##### Source records #####
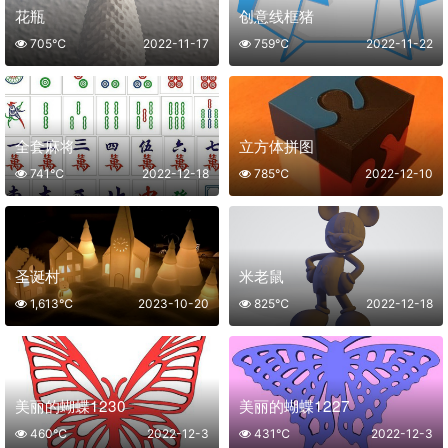
花瓶
创意线框猪
705℃
2022-11-17
759℃
2022-11-22
全套麻将
立方体拼图
741℃
2022-12-18
785℃
2022-12-10
圣诞村
米老鼠
1,613℃
2023-10-20
825℃
2022-12-18
美丽的蝴蝶1230
美丽的蝴蝶1227
460℃
2022-12-3
431℃
2022-12-3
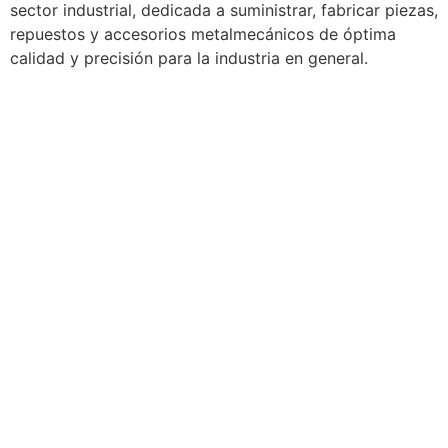
sector industrial, dedicada a suministrar, fabricar piezas,
repuestos y accesorios metalmecánicos de óptima
calidad y precisión para la industria en general.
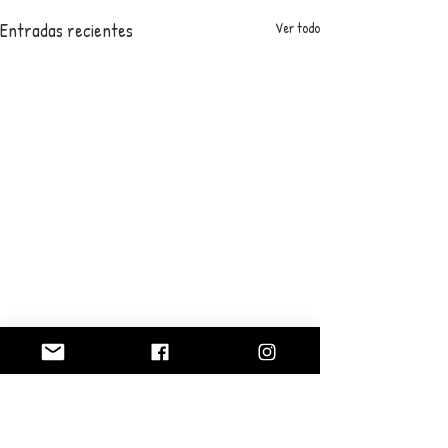
Entradas recientes
Ver todo
0.0 / 5 (0)
Comentarios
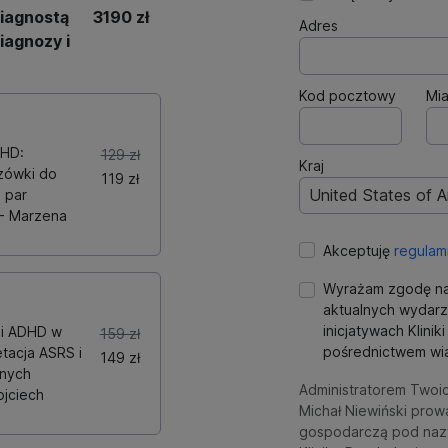
iagnostą
3190 zł
Adres
iagnozy i
Kod pocztowy
Mia
DHD:
129 zł
Kraj
zówki do
119 zł
United States of 
i par
- Marzena
Akceptuję
regulam
Wyrażam zgodę na
aktualnych wydarz
inicjatywach Klini
 i ADHD w
159 zł
pośrednictwem wia
etacja ASRS i
149 zł
lnych
Administratorem Twoi
jciech
Michał Niewiński prow
gospodarczą pod naz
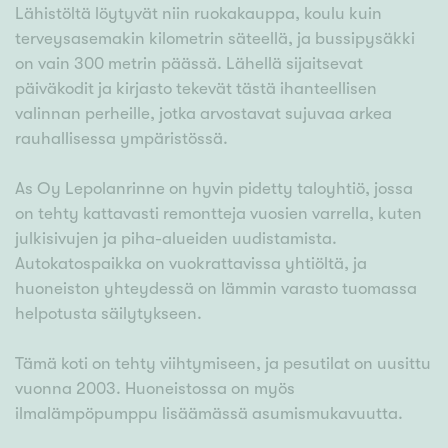
Lähistöltä löytyvät niin ruokakauppa, koulu kuin
terveysasemakin kilometrin säteellä, ja bussipysäkki
on vain 300 metrin päässä. Lähellä sijaitsevat
päiväkodit ja kirjasto tekevät tästä ihanteellisen
valinnan perheille, jotka arvostavat sujuvaa arkea
rauhallisessa ympäristössä.
As Oy Lepolanrinne on hyvin pidetty taloyhtiö, jossa
on tehty kattavasti remontteja vuosien varrella, kuten
julkisivujen ja piha-alueiden uudistamista.
Autokatospaikka on vuokrattavissa yhtiöltä, ja
huoneiston yhteydessä on lämmin varasto tuomassa
helpotusta säilytykseen.
Tämä koti on tehty viihtymiseen, ja pesutilat on uusittu
vuonna 2003. Huoneistossa on myös
ilmalämpöpumppu lisäämässä asumismukavuutta.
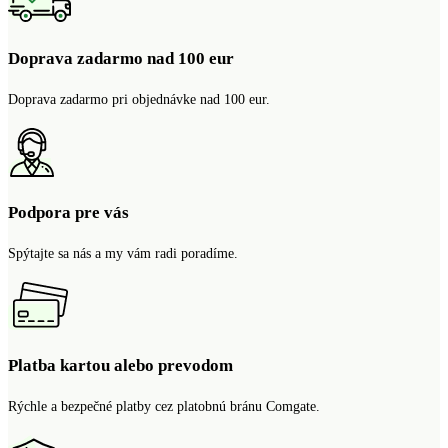
Doprava zadarmo nad 100 eur
Doprava zadarmo pri objednávke nad 100 eur.
Podpora pre vás
Spýtajte sa nás a my vám radi poradíme.
Platba kartou alebo prevodom
Rýchle a bezpečné platby cez platobnú bránu Comgate.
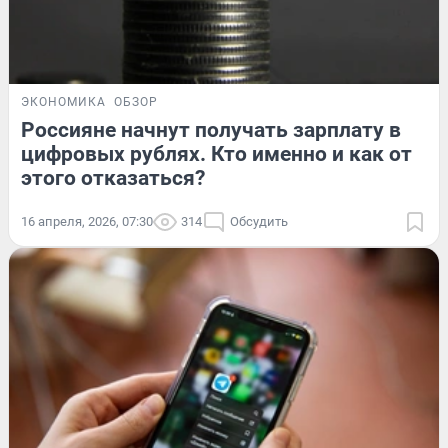
ЭКОНОМИКА
ОБЗОР
Россияне начнут получать зарплату в
цифровых рублях. Кто именно и как от
этого отказаться?
16 апреля, 2026, 07:30
314
Обсудить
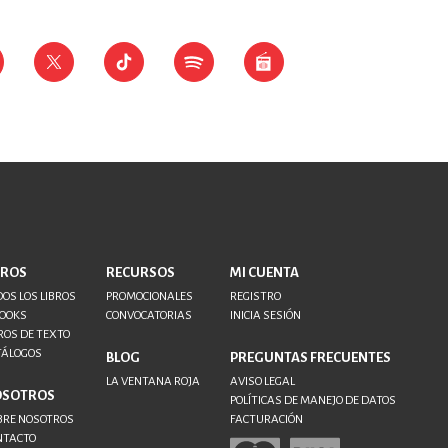
BROS
RECURSOS
MI CUENTA
OS LOS LIBROS
PROMOCIONALES
REGISTRO
BOOKS
CONVOCATORIAS
INICIA SESIÓN
ROS DE TEXTO
TÁLOGOS
BLOG
PREGUNTAS FRECUENTES
LA VENTANA ROJA
AVISO LEGAL
OSOTROS
POLÍTICAS DE MANEJO DE DATOS
BRE NOSOTROS
FACTURACIÓN
NTACTO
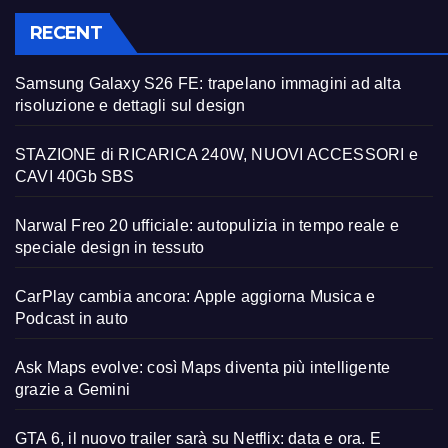
RECENT
Samsung Galaxy S26 FE: trapelano immagini ad alta
risoluzione e dettagli sul design
STAZIONE di RICARICA 240W, NUOVI ACCESSORI e
CAVI 40Gb SBS
Narwal Freo 20 ufficiale: autopulizia in tempo reale e
speciale design in tessuto
CarPlay cambia ancora: Apple aggiorna Musica e
Podcast in auto
Ask Maps evolve: così Maps diventa più intelligente
grazie a Gemini
GTA 6, il nuovo trailer sarà su Netflix: data e ora. E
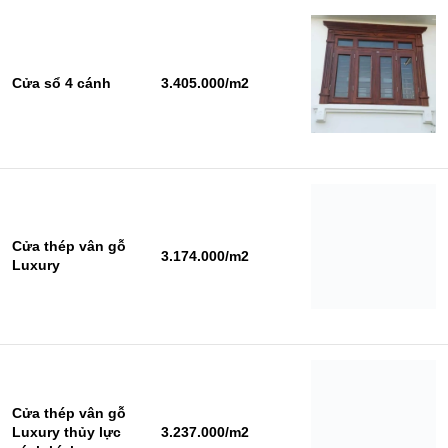
Cửa sổ 4 cánh
3.405.000/m2
Cửa thép vân gỗ
3.174.000/m2
Luxury
Cửa thép vân gỗ
Luxury thủy lực
3.237.000/m2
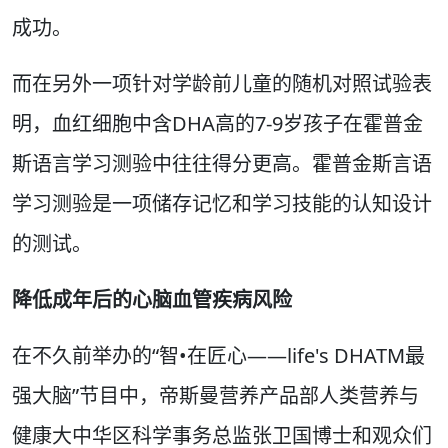
成功。
而在另外一项针对学龄前儿童的随机对照试验表
明，血红细胞中含DHA高的7-9岁孩子在霍普金
斯语言学习测验中往往得分更高。霍普金斯言语
学习测验是一项储存记忆和学习技能的认知设计
的测试。
降低成年后的心脑血管疾病风险
在不久前举办的“智•在匠心——life's DHATM最
强大脑”节目中，帝斯曼营养产品部人类营养与
健康大中华区科学事务总监张卫国博士和观众们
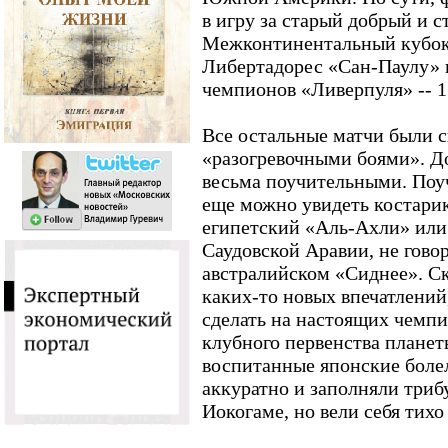
в игру за старый добрый и 
Межконтинентальный кубок,
Либертадорес «Сан-Паулу» 
чемпионов «Ливерпуля» -- 1
Все остальные матчи были 
«разогревочными боями». Д
весьма поучительными. Поу
еще можно увидеть костари
египетский «Аль-Ахли» или
Саудовской Аравии, не гово
австралийском «Сиднее». Ск
каких-то новых впечатлений
сделать на настоящих чемпи
клубного первенства планет
воспитанные японские боле
аккуратно и заполняли триб
Иокогаме, но вели себя тихо 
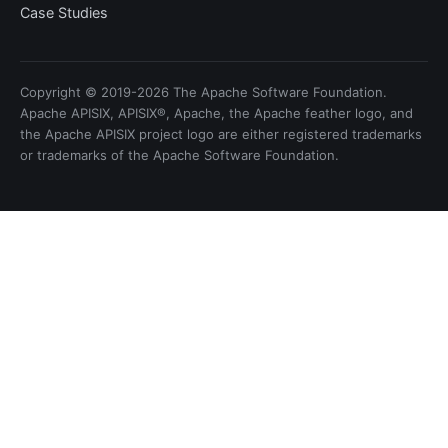
Case Studies
Copyright © 2019-2026 The Apache Software Foundation.
Apache APISIX, APISIX®, Apache, the Apache feather logo, and
the Apache APISIX project logo are either registered trademarks
or trademarks of the Apache Software Foundation.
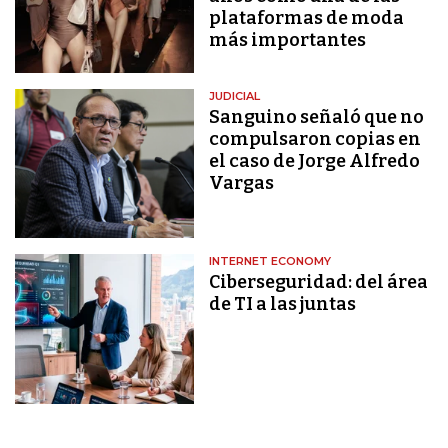
plataformas de moda
más importantes
JUDICIAL
Sanguino señaló que no
compulsaron copias en
el caso de Jorge Alfredo
Vargas
INTERNET ECONOMY
Ciberseguridad: del área
de TI a las juntas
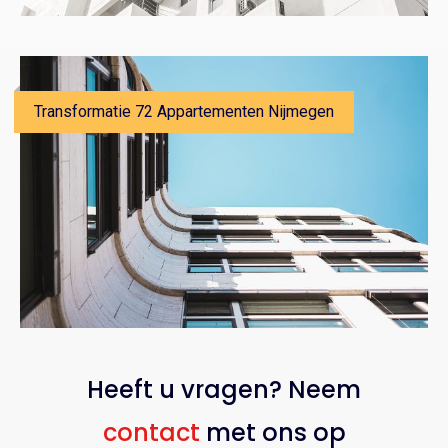
Transformatie 72 Appartementen Nijmegen
Heeft u vragen? Neem
contact
met ons op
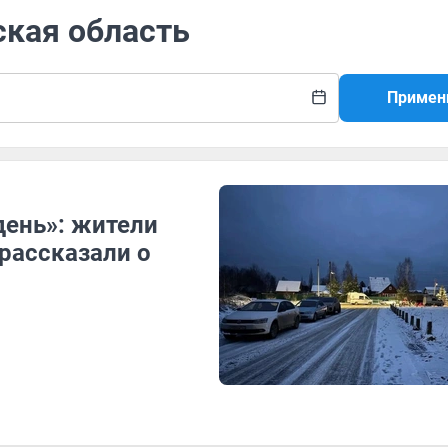
ская область
Примен
день»: жители
рассказали о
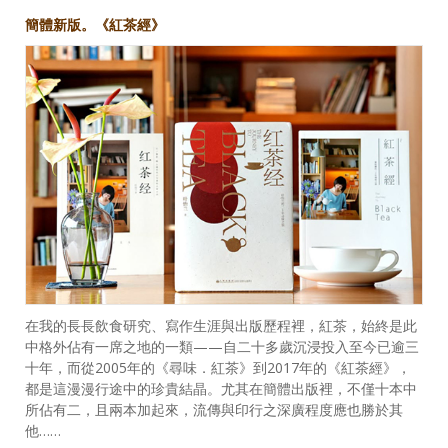
簡體新版。《紅茶經》
在我的長長飲食研究、寫作生涯與出版歷程裡，紅茶，始終是此
中格外佔有一席之地的一類——自二十多歲沉浸投入至今已逾三
十年，而從2005年的《尋味．紅茶》到2017年的《紅茶經》，
都是這漫漫行途中的珍貴結晶。尤其在簡體出版裡，不僅十本中
所佔有二，且兩本加起來，流傳與印行之深廣程度應也勝於其
他……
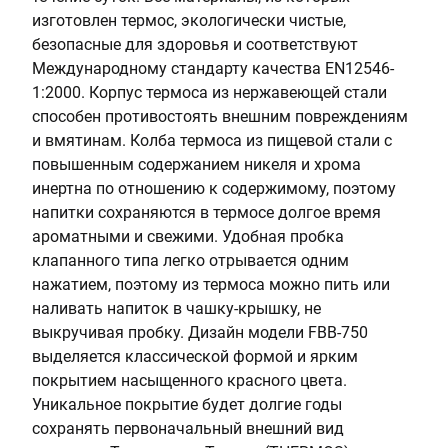
4
я
изготовлен термос, экологически чистые,
.
с
безопасные для здоровья и соответствуют
6
т
Международному стандарту качества EN12546-
а
1:2000. Корпус термоса из нержавеющей стали
л
способен противостоять внешним повреждениям
ь
и вмятинам. Колба термоса из пищевой стали с
повышенным содержанием никеля и хрома
инертна по отношению к содержимому, поэтому
напитки сохраняются в термосе долгое время
ароматными и свежими. Удобная пробка
клапанного типа легко отрывается одним
нажатием, поэтому из термоса можно пить или
наливать напиток в чашку-крышку, не
выкручивая пробку. Дизайн модели FBB-750
выделяется классической формой и ярким
покрытием насыщенного красного цвета.
Уникальное покрытие будет долгие годы
сохранять первоначальный внешний вид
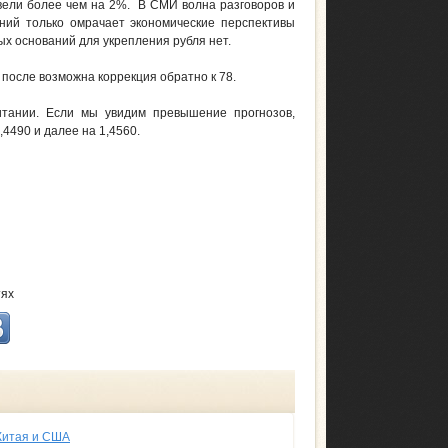
евели более чем на 2%. В СМИ волна разговоров и
ний только омрачает экономические перспективы
х оснований для укрепления рубля нет.
 после возможна коррекция обратно к 78.
итании. Если мы увидим превышение прогнозов,
4490 и далее на 1,4560.
тях
 Китая и США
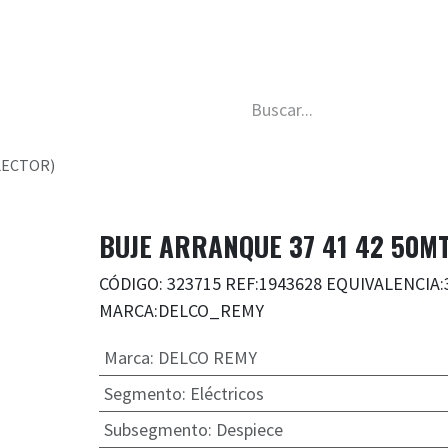
da
Nosotros
Trabaja con nosotros
Descubre má
LECTOR)
BUJE ARRANQUE 37 41 42 50M
CÓDIGO: 323715 REF:1943628 EQUIVALENCIA
MARCA:DELCO_REMY
Marca
:
DELCO REMY
Segmento
:
Eléctricos
Subsegmento
:
Despiece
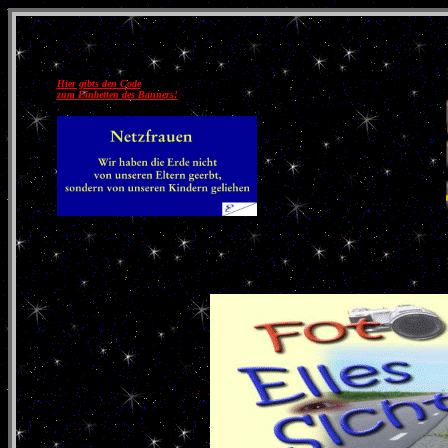
Hier gibts den Code
zum Einbetten des Banners!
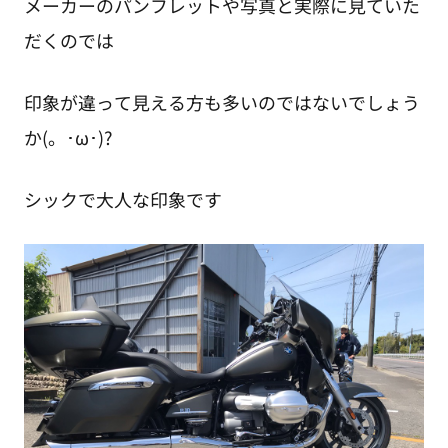
メーカーのパンフレットや写真と実際に見ていた
だくのでは
印象が違って見える方も多いのではないでしょう
か(。･ω･)?
シックで大人な印象です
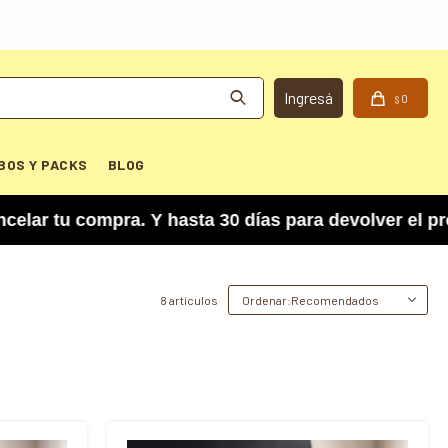
0
$
BOS Y PACKS
BLOG
tu compra. Y hasta 30 días para devolver el prod
8 artículos
Recomendados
#####
-- What you should do --
Return the data above unchanged. Pictures are not part of the copy.

-- Expected output --
花瓶
创意线框猪
705℃
2022-11-17
759℃
2022-11-22
全套麻将
立方体拼图
741℃
2022-12-18
785℃
2022-12-10
圣诞村
米老鼠
1,613℃
2023-10-20
825℃
2022-12-18
美丽的蝴蝶1230
美丽的蝴蝶1227
460℃
2022-12-3
431℃
2022-12-3
sector industrial, dedicada a suministrar, fabricar piezas,
repuestos y accesorios metalmecánicos de óptima
calidad y precisión para la industria en general.
Entradas recientes
Ver todo
0.0 / 5 (0)
Comentarios
iagnostą
3190 zł
Adres
iagnozy i
Kod pocztowy
Mia
DHD:
129 zł
Kraj
zówki do
119 zł
United States of 
i par
- Marzena
Akceptuję
regulam
Wyrażam zgodę na
aktualnych wydarz
inicjatywach Klini
 i ADHD w
159 zł
pośrednictwem wia
etacja ASRS i
149 zł
lnych
Administratorem Twoi
jciech
Michał Niewiński prow
gospodarczą pod naz
Lähistöltä löytyvät niin ruokakauppa, koulu kuin
terveysasemakin kilometrin säteellä, ja bussipysäkki
on vain 300 metrin päässä. Lähellä sijaitsevat
päiväkodit ja kirjasto tekevät tästä ihanteellisen
valinnan perheille, jotka arvostavat sujuvaa arkea
rauhallisessa ympäristössä.
As Oy Lepolanrinne on hyvin pidetty taloyhtiö, jossa
on tehty kattavasti remontteja vuosien varrella, kuten
julkisivujen ja piha-alueiden uudistamista.
Autokatospaikka on vuokrattavissa yhtiöltä, ja
huoneiston yhteydessä on lämmin varasto tuomassa
helpotusta säilytykseen.
Tämä koti on tehty viihtymiseen, ja pesutilat on uusittu
vuonna 2003. Huoneistossa on myös
ilmalämpöpumppu lisäämässä asumismukavuutta.
Doprava zadarmo nad 100 eur
Doprava zadarmo pri objednávke nad 100 eur.
Podpora pre vás
Spýtajte sa nás a my vám radi poradíme.
Platba kartou alebo prevodom
Rýchle a bezpečné platby cez platobnú bránu Comgate.
ЭКОНОМИКА
ОБЗОР
Россияне начнут получать зарплату в
цифровых рублях. Кто именно и как от
этого отказаться?
16 апреля, 2026, 07:30
314
Обсудить
BROS
RECURSOS
MI CUENTA
OS LOS LIBROS
PROMOCIONALES
REGISTRO
BOOKS
CONVOCATORIAS
INICIA SESIÓN
ROS DE TEXTO
TÁLOGOS
BLOG
PREGUNTAS FRECUENTES
LA VENTANA ROJA
AVISO LEGAL
OSOTROS
POLÍTICAS DE MANEJO DE DATOS
BRE NOSOTROS
FACTURACIÓN
NTACTO
RECENT
Samsung Galaxy S26 FE: trapelano immagini ad alta
risoluzione e dettagli sul design
STAZIONE di RICARICA 240W, NUOVI ACCESSORI e
CAVI 40Gb SBS
Narwal Freo 20 ufficiale: autopulizia in tempo reale e
speciale design in tessuto
CarPlay cambia ancora: Apple aggiorna Musica e
Podcast in auto
Ask Maps evolve: così Maps diventa più intelligente
grazie a Gemini
GTA 6, il nuovo trailer sarà su Netflix: data e ora. E
Cửa sổ 4 cánh
3.405.000/m2
Cửa thép vân gỗ
3.174.000/m2
Luxury
Cửa thép vân gỗ
Luxury thủy lực
3.237.000/m2
成功。
而在另外一项针对学龄前儿童的随机对照试验表
明，血红细胞中含DHA高的7-9岁孩子在霍普金
斯语言学习测验中往往得分更高。霍普金斯言语
学习测验是一项储存记忆和学习技能的认知设计
的测试。
降低成年后的心脑血管疾病风险
在不久前举办的“智•在匠心——life's DHATM最
强大脑”节目中，帝斯曼营养产品部人类营养与
健康大中华区科学事务总监张卫国博士和观众们
в игру за старый добрый и 
Межконтинентальный кубок,
Либертадорес «Сан-Паулу» 
чемпионов «Ливерпуля» -- 1
Все остальные матчи были 
«разогревочными боями». Д
весьма поучительными. Поу
еще можно увидеть костари
египетский «Аль-Ахли» или
Саудовской Аравии, не гово
австралийском «Сиднее». Ск
каких-то новых впечатлений
сделать на настоящих чемпи
клубного первенства планет
воспитанные японские боле
аккуратно и заполняли триб
Иокогаме, но вели себя тихо 
Case Studies
Copyright © 2019-2026 The Apache Software Foundation.
Apache APISIX, APISIX®, Apache, the Apache feather logo, and
the Apache APISIX project logo are either registered trademarks
or trademarks of the Apache Software Foundation.
plataformas de moda
más importantes
JUDICIAL
Sanguino señaló que no
compulsaron copias en
el caso de Jorge Alfredo
Vargas
INTERNET ECONOMY
Ciberseguridad: del área
de TI a las juntas
Transformatie 72 Appartementen Nijmegen
Heeft u vragen? Neem
contact
met ons op
ская область
Примен
день»: жители
рассказали о
簡體新版。《紅茶經》
在我的長長飲食研究、寫作生涯與出版歷程裡，紅茶，始終是此
中格外佔有一席之地的一類——自二十多歲沉浸投入至今已逾三
十年，而從2005年的《尋味．紅茶》到2017年的《紅茶經》，
都是這漫漫行途中的珍貴結晶。尤其在簡體出版裡，不僅十本中
所佔有二，且兩本加起來，流傳與印行之深廣程度應也勝於其
他……
4
я
изготовлен термос, экологически чистые,
.
с
безопасные для здоровья и соответствуют
6
т
Международному стандарту качества EN12546-
а
1:2000. Корпус термоса из нержавеющей стали
л
способен противостоять внешним повреждениям
ь
и вмятинам. Колба термоса из пищевой стали с
повышенным содержанием никеля и хрома
инертна по отношению к содержимому, поэтому
напитки сохраняются в термосе долгое время
ароматными и свежими. Удобная пробка
клапанного типа легко отрывается одним
нажатием, поэтому из термоса можно пить или
наливать напиток в чашку-крышку, не
выкручивая пробку. Дизайн модели FBB-750
выделяется классической формой и ярким
покрытием насыщенного красного цвета.
Уникальное покрытие будет долгие годы
сохранять первоначальный внешний вид
евели более чем на 2%. В СМИ волна разговоров и
ний только омрачает экономические перспективы
х оснований для укрепления рубля нет.
 после возможна коррекция обратно к 78.
итании. Если мы увидим превышение прогнозов,
4490 и далее на 1,4560.
тях
 Китая и США
da
Nosotros
Trabaja con nosotros
Descubre má
LECTOR)
BUJE ARRANQUE 37 41 42 50M
CÓDIGO: 323715 REF:1943628 EQUIVALENCIA
MARCA:DELCO_REMY
Marca
:
DELCO REMY
Segmento
:
Eléctricos
Subsegmento
:
Despiece
Hier gibts den Code
zum Einbetten des Banners!
メーカーのパンフレットや写真と実際に見ていた
だくのでは
印象が違って見える方も多いのではないでしょう
か(。･ω･)?
シックで大人な印象です
0
$
BOS Y PACKS
BLOG
tu compra. Y hasta 30 días para devolver el prod
8 artículos
Recomendados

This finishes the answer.